Le président du Conseil du renouveau économique algérien (CREA), Kamel Moula, a rencontré, ce mercredi 28 janvier 2026, la présidente de l’Association France-Algérie, Ségolène Royal, en marge de sa visite en Algérie. Les échanges ont porté sur les questions économiques ainsi que sur les perspectives de coopération dans les domaines du commerce, de l’investissement et du développement des entreprises, a indiqué un communiqué du CREA.
À cet effet, Mme Royal a exprimé «la volonté de l’association d’adopter une approche constructive visant à accompagner les initiatives économiques et à encourager un dialogue fructueux entre les acteurs concernés», soulignant «l’engagement de l’association à contribuer à la mise en place de cadres de travail appropriés, favorisant la stabilité, la lisibilité et la durabilité des projets économiques», a ajouté la même source.
De son côté, Moula a rappelé que «les priorités économiques de l’Algérie exigent des réponses concrètes et immédiates, notamment en ce qui concerne le développement des entreprises nationales», insistant sur «la nécessité de renforcer les capacités de production afin d’atteindre les objectifs de sécurité alimentaire, sanitaire et énergétique, ce qui justifie la diversification des partenariats et des sources d’approvisionnement à l’échelle internationale», précise-t-on encore.

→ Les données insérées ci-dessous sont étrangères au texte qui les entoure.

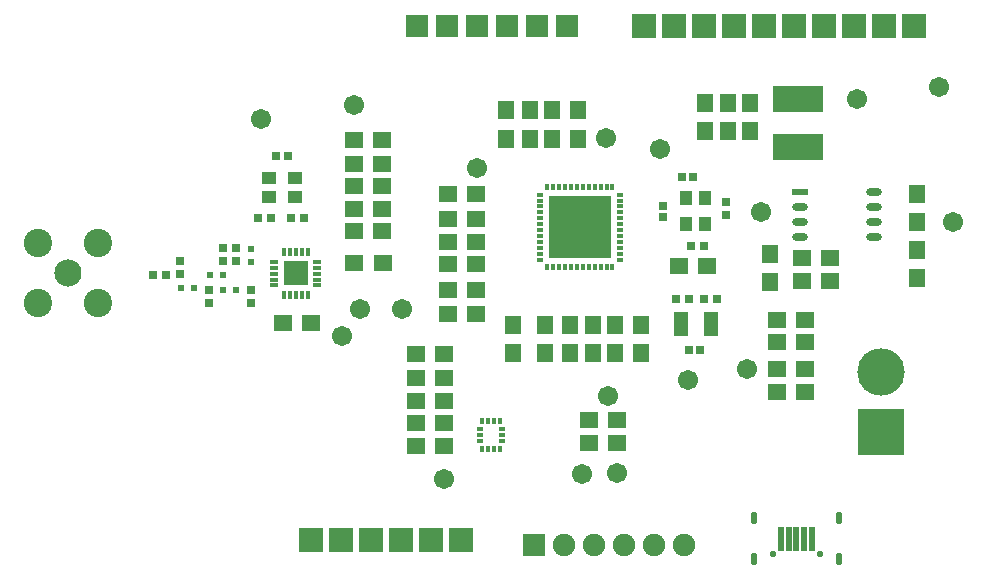
<source format=gts>
G04*
G04 #@! TF.GenerationSoftware,Altium Limited,Altium Designer,22.11.1 (43)*
G04*
G04 Layer_Color=8388736*
%FSLAX44Y44*%
%MOMM*%
G71*
G04*
G04 #@! TF.SameCoordinates,C070AB6A-2F18-4790-B33B-C4DBF4FCC7D7*
G04*
G04*
G04 #@! TF.FilePolarity,Negative*
G04*
G01*
G75*
%ADD45R,0.4400X0.6400*%
%ADD46R,0.6400X0.4400*%
%ADD47R,2.0400X2.0400*%
%ADD48R,1.6000X1.4500*%
%ADD49R,0.5500X2.0000*%
%ADD50R,0.6300X0.3800*%
%ADD51R,0.3800X0.6300*%
%ADD52R,5.2800X5.2800*%
%ADD53R,1.3532X0.6332*%
%ADD54O,1.3532X0.6332*%
%ADD55C,1.7032*%
%ADD56R,1.4500X1.6000*%
%ADD57R,0.5750X0.3500*%
%ADD58R,0.3500X0.5750*%
%ADD59R,1.1032X1.2032*%
%ADD60R,1.1032X1.2032*%
%ADD61R,1.2032X1.1032*%
%ADD62R,1.2032X1.1032*%
%ADD63R,1.3032X2.1032*%
%ADD64R,4.2032X2.2032*%
%ADD65R,0.7200X0.6700*%
%ADD66R,0.6700X0.7200*%
%ADD67R,0.5000X0.5000*%
%ADD68R,0.5000X0.5000*%
%ADD69R,0.7000X0.7000*%
%ADD70R,0.7000X0.7000*%
%ADD71C,2.3032*%
%ADD72C,2.4032*%
%ADD73R,1.8500X1.8500*%
%ADD74R,2.0032X2.0032*%
%ADD75C,1.9032*%
%ADD76R,1.9032X1.9032*%
%ADD77R,4.0132X4.0132*%
%ADD78C,4.0132*%
%ADD79C,0.5500*%
G04:AMPARAMS|DCode=80|XSize=1.05mm|YSize=0.45mm|CornerRadius=0.15mm|HoleSize=0mm|Usage=FLASHONLY|Rotation=270.000|XOffset=0mm|YOffset=0mm|HoleType=Round|Shape=RoundedRectangle|*
%AMROUNDEDRECTD80*
21,1,1.0500,0.1500,0,0,270.0*
21,1,0.7500,0.4500,0,0,270.0*
1,1,0.3000,-0.0750,-0.3750*
1,1,0.3000,-0.0750,0.3750*
1,1,0.3000,0.0750,0.3750*
1,1,0.3000,0.0750,-0.3750*
%
%ADD80ROUNDEDRECTD80*%
D45*
X589040Y496900D02*
D03*
X584040D02*
D03*
X579040D02*
D03*
X574040D02*
D03*
X569040D02*
D03*
Y533400D02*
D03*
X574040D02*
D03*
X579040D02*
D03*
X584040D02*
D03*
X589040D02*
D03*
D46*
X560790Y505150D02*
D03*
Y510150D02*
D03*
Y515150D02*
D03*
Y520150D02*
D03*
Y525150D02*
D03*
X597290D02*
D03*
Y520150D02*
D03*
Y515150D02*
D03*
Y510150D02*
D03*
Y505150D02*
D03*
D47*
X579510Y515310D02*
D03*
D48*
X652080Y551180D02*
D03*
X628080D02*
D03*
X652080Y570230D02*
D03*
X628080D02*
D03*
X652080Y589280D02*
D03*
X628080D02*
D03*
Y608330D02*
D03*
X652080D02*
D03*
X628080Y628650D02*
D03*
X652080D02*
D03*
X708090Y582930D02*
D03*
X732090D02*
D03*
X827470Y391160D02*
D03*
X851470D02*
D03*
X827470Y372110D02*
D03*
X851470D02*
D03*
X680720Y447040D02*
D03*
X704720D02*
D03*
X568390Y473710D02*
D03*
X592390D02*
D03*
X1010220Y434340D02*
D03*
X986220D02*
D03*
X708090Y501650D02*
D03*
X732090D02*
D03*
X680720Y426720D02*
D03*
X704720D02*
D03*
X1010220Y415290D02*
D03*
X986220D02*
D03*
Y457200D02*
D03*
X1010220D02*
D03*
X986220Y476250D02*
D03*
X1010220D02*
D03*
X1007810Y509270D02*
D03*
X1031810D02*
D03*
Y528320D02*
D03*
X1007810D02*
D03*
X903670Y521970D02*
D03*
X927670D02*
D03*
X732090Y523240D02*
D03*
X708090D02*
D03*
X732090Y542290D02*
D03*
X708090D02*
D03*
X732090Y561340D02*
D03*
X708090D02*
D03*
Y481330D02*
D03*
X732090D02*
D03*
X704720Y407670D02*
D03*
X680720D02*
D03*
X704720Y388620D02*
D03*
X680720D02*
D03*
X704720Y369570D02*
D03*
X680720D02*
D03*
X628650Y524510D02*
D03*
X652650D02*
D03*
D49*
X1003000Y290830D02*
D03*
X1009500D02*
D03*
X990000D02*
D03*
X996500D02*
D03*
X1016000D02*
D03*
D50*
X785940Y542050D02*
D03*
Y547050D02*
D03*
X853440Y567050D02*
D03*
Y527050D02*
D03*
Y532050D02*
D03*
Y537050D02*
D03*
Y542050D02*
D03*
Y547050D02*
D03*
Y552050D02*
D03*
Y562050D02*
D03*
Y572050D02*
D03*
Y577050D02*
D03*
Y582050D02*
D03*
X785940D02*
D03*
Y577050D02*
D03*
Y572050D02*
D03*
Y567050D02*
D03*
Y562050D02*
D03*
Y557050D02*
D03*
Y552050D02*
D03*
Y537050D02*
D03*
Y532050D02*
D03*
Y527050D02*
D03*
X853440Y557050D02*
D03*
D51*
X847190Y588300D02*
D03*
X842190D02*
D03*
X837190D02*
D03*
X832190D02*
D03*
X827190D02*
D03*
X822190D02*
D03*
X817190D02*
D03*
X812190D02*
D03*
X807190D02*
D03*
X802190D02*
D03*
X797190D02*
D03*
X792190D02*
D03*
Y520800D02*
D03*
X797190D02*
D03*
X802190D02*
D03*
X807190D02*
D03*
X812190D02*
D03*
X817190D02*
D03*
X822190D02*
D03*
X827190D02*
D03*
X832190D02*
D03*
X837190D02*
D03*
X842190D02*
D03*
X847190D02*
D03*
D52*
X819658Y554482D02*
D03*
D53*
X1005840Y584200D02*
D03*
D54*
Y571500D02*
D03*
Y558800D02*
D03*
Y546100D02*
D03*
X1068840Y584200D02*
D03*
Y571500D02*
D03*
Y558800D02*
D03*
Y546100D02*
D03*
D55*
X1054100Y662940D02*
D03*
X1135380Y558800D02*
D03*
X961390Y434340D02*
D03*
X972820Y567690D02*
D03*
X1123950Y673100D02*
D03*
X850900Y346710D02*
D03*
X732790Y604520D02*
D03*
X669290Y485140D02*
D03*
X618490Y462280D02*
D03*
X633730Y485140D02*
D03*
X842010Y629920D02*
D03*
X843280Y411480D02*
D03*
X821690Y345440D02*
D03*
X887730Y621030D02*
D03*
X911365Y424955D02*
D03*
X704850Y341630D02*
D03*
X628650Y657860D02*
D03*
X549910Y646430D02*
D03*
D56*
X1104900Y558800D02*
D03*
Y582800D02*
D03*
X963930Y635700D02*
D03*
Y659700D02*
D03*
X980440Y508130D02*
D03*
Y532130D02*
D03*
X1104900Y511240D02*
D03*
Y535240D02*
D03*
X789940Y447740D02*
D03*
Y471740D02*
D03*
X817880Y653350D02*
D03*
Y629350D02*
D03*
X763270Y447740D02*
D03*
Y471740D02*
D03*
X871220Y447740D02*
D03*
Y471740D02*
D03*
X796290Y653350D02*
D03*
Y629350D02*
D03*
X811530Y471740D02*
D03*
Y447740D02*
D03*
X830580Y471740D02*
D03*
Y447740D02*
D03*
X849630Y471740D02*
D03*
Y447740D02*
D03*
X756920Y653350D02*
D03*
Y629350D02*
D03*
X777240D02*
D03*
Y653350D02*
D03*
X925830Y635700D02*
D03*
Y659700D02*
D03*
X944880Y635700D02*
D03*
Y659700D02*
D03*
D57*
X735095Y383460D02*
D03*
Y378460D02*
D03*
Y373460D02*
D03*
X753345D02*
D03*
Y378460D02*
D03*
Y383460D02*
D03*
D58*
X736720Y366835D02*
D03*
X741720D02*
D03*
X746720D02*
D03*
X751720D02*
D03*
Y390085D02*
D03*
X746720D02*
D03*
X741720D02*
D03*
X736720D02*
D03*
D59*
X925830Y557530D02*
D03*
X909830Y579530D02*
D03*
X925830D02*
D03*
D60*
X909830Y557530D02*
D03*
D61*
X556260Y580390D02*
D03*
X578260Y596390D02*
D03*
Y580390D02*
D03*
D62*
X556260Y596390D02*
D03*
D63*
X930510Y472440D02*
D03*
X905510D02*
D03*
D64*
X1004570Y622120D02*
D03*
Y663120D02*
D03*
D65*
X890270Y572490D02*
D03*
Y562890D02*
D03*
D66*
X921740Y450850D02*
D03*
X912140D02*
D03*
X905790Y596900D02*
D03*
X915390D02*
D03*
X572210Y614680D02*
D03*
X562610D02*
D03*
D67*
X517740Y501650D02*
D03*
X528740D02*
D03*
X506310Y514350D02*
D03*
X517310D02*
D03*
X482180Y502920D02*
D03*
X493180D02*
D03*
D68*
X541020Y525360D02*
D03*
Y536360D02*
D03*
D69*
X900860Y494030D02*
D03*
X911860D02*
D03*
X924560D02*
D03*
X935560D02*
D03*
X924980Y538480D02*
D03*
X913980D02*
D03*
X469050Y514350D02*
D03*
X458050D02*
D03*
X528740Y525780D02*
D03*
X517740D02*
D03*
Y537210D02*
D03*
X528740D02*
D03*
X546950Y562610D02*
D03*
X557950D02*
D03*
X585890Y562610D02*
D03*
X574890D02*
D03*
D70*
X943610Y564730D02*
D03*
Y575730D02*
D03*
X541020Y501650D02*
D03*
Y490650D02*
D03*
X505460Y501650D02*
D03*
Y490650D02*
D03*
X481330Y526200D02*
D03*
Y515200D02*
D03*
D71*
X386080Y515620D02*
D03*
D72*
X360580Y490120D02*
D03*
Y541120D02*
D03*
X411580Y490120D02*
D03*
Y541120D02*
D03*
D73*
X808990Y725170D02*
D03*
X783590D02*
D03*
X758190D02*
D03*
X732790D02*
D03*
X707390D02*
D03*
X681990D02*
D03*
D74*
X718820Y289560D02*
D03*
X693420D02*
D03*
X668020D02*
D03*
X642620D02*
D03*
X617220D02*
D03*
X591820D02*
D03*
X1102360Y725170D02*
D03*
X1076960D02*
D03*
X1051560D02*
D03*
X1026160D02*
D03*
X1000760D02*
D03*
X975360D02*
D03*
X949960D02*
D03*
X924560D02*
D03*
X899160D02*
D03*
X873760D02*
D03*
D75*
X882650Y285750D02*
D03*
X857250D02*
D03*
X831850D02*
D03*
X806450D02*
D03*
X908050D02*
D03*
D76*
X781050D02*
D03*
D77*
X1074420Y381000D02*
D03*
D78*
Y431800D02*
D03*
D79*
X983000Y277830D02*
D03*
X1023000D02*
D03*
D80*
X967250Y308080D02*
D03*
Y273580D02*
D03*
X1038750D02*
D03*
Y308080D02*
D03*
M02*

</source>
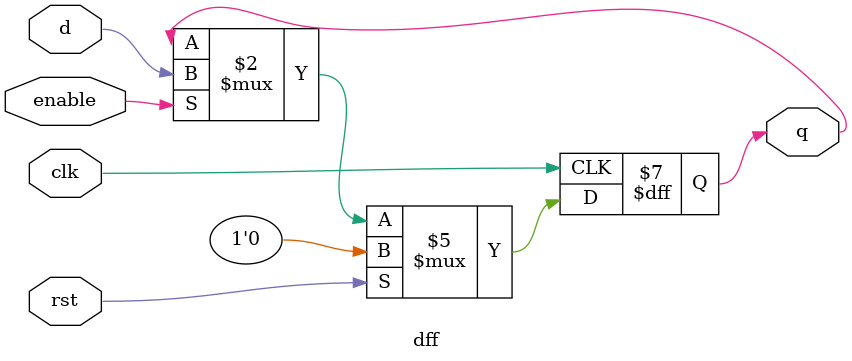
<source format=sv>
`ifndef DFF
`define DFF

module dff(d, clk, rst, enable, q);
    //
    // ---------------- PORT DEFINITIONS ----------------
    //
    input logic d, clk, rst, enable;
    output logic q;
    //
    // ---------------- MODULE DESIGN IMPLEMENTATION ----------------
    //
    always_ff @(posedge clk)begin
        if (rst) 
            q <= 0;
        else if (enable) 
            q <= d;
    end

endmodule
`endif // DFF
</source>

Le CREA et l’AFA sont convenus de «poursuivre un dialogue régulier entre les deux institutions, dans le but d’identifier les conditions à même de créer un environnement favorable aux initiatives économiques et à l’investissement, au service des intérêts communs», conclut le communiqué.
Pour rappel, Mme Ségolène Royal a été reçue, hier, en audience par le président de la République, Abdelmadjid Tebboune.
«Je suis venue (en Algérie) écouter et apprendre dans deux domaines : la créativité économique et la culture. Car l’Association pour l’amitié entre la France et l’Algérie que je préside travaille depuis plus de 60 ans au développement du dialogue, de l’amitié, de l’échange, de la compréhension mutuelle et de la recherche de perspectives communes», a-t-elle déclaré à l’issue de cette audience.
«Il faut faire reculer les postures politiciennes, les provocations, les discours qui déchirent, de la part de ceux qui ne veulent pas que l’Algérie avance et qui ne veulent pas encore admettre la souveraineté nationale de l’Algérie, son rôle diplomatique dans le monde, sa décision de non-alignement, sa liberté totale de choisir ses alliances et ses causes», a-t-elle ajouté.